Hybrids of Crimson Rosella
Apart from the three main species and their further variations, there are a few known hybrid varieties of Crimsons due to their natural inbreeding in the wild. Some of the few commonly occurring hybrids are the following:
Platycercus Elegans Sub Adelaide
This is the scientific name given to the hybrid species of a Crimson Rosella and an Adelaide Rosella. Both the male and the female Sub Adelaide have orangish-red crown, forehead, and face. The frontal band is a brighter shade of red. The underparts are generally a pale shade of yellow washed with a duller orangish-red tinge. The mantle and the back are black and have spots of a dull yellow color. The lower back and the tail coverts are of olive green color.
Read about Pale-headed Rosella here
When juveniles, they look a bit similar to juvenile Adelaide Rosellas. But there still exists some distinguishable color markings. The juveniles have a comparatively pale green plumage with the dominance of yellow except crown, forehead, upper cheek, upper breast parts, thighs, and under coverts of the tail that are a dull shade of orangish-red. The frontal band is a bright shade of orangish-red with a dull yellow-orange throat area. The purple/ blue patches on the cheek are outlined with a rather dull orangish-red tone.
Platycercus Elegans Fluerieuensis X Elegans Sub Adelaide X Flaveolus
The hybrid can be explained by its scientific name itself. Both the male and female have an orangish-red plumage with slight variations. The crown, forehead, and the lores have an orangish-red color. The sides of the head and the nape are orangish-yellow. The mantle and the back are black with an orangish-red tinge with olive-yellow scallop markings on them. The lower back is olive-yellow that merges with the orangish-yellow tone of the rump and the upper tail coverts. The tail is purple/blue with a white tip and the under coverts are all washed with an orangish-red tinge.
When juvenile, they have a prominent olive-green plumage of a duller shade. The crown, forehead, throat, upper breast parts, thighs, and under coverts of the tail are all of the varying hues of orangish-yellow to a duller shade of orangish-red. This lends them a beautiful ombre kind-of plumage. The rump and the upper coverts of the tail are of olive-yellow tone. The tail is olive-green.
Crimson Rosellas owe their fame and popularity to their mesmerizing colors. And they surely have a full color-palette covered. As if this was not enough, the breeders have attempted quite a few successful color mutations of Crimsons that have made the alternatives list longer. Ranging from the brighter shade spectrum like pastel blue and blue, breeders have successfully attempted soft color mutations like albino and silver.
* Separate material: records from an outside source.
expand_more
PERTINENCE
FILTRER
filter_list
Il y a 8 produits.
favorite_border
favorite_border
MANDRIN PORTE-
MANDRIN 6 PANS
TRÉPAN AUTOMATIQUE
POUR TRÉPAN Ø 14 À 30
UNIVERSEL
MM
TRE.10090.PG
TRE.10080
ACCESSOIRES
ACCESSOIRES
Where some of the color mutations are easily bred by many breeders, few of them like Silver Crimson Rosella is rare due to various complications during their breeding process. That makes some of these color mutations a rare sight.
But the vivid colors of all the original subspecies have kept all the pet lovers more than enchanted and it has hardly given them a chance to opt for the Crimson’s color mutation varieties.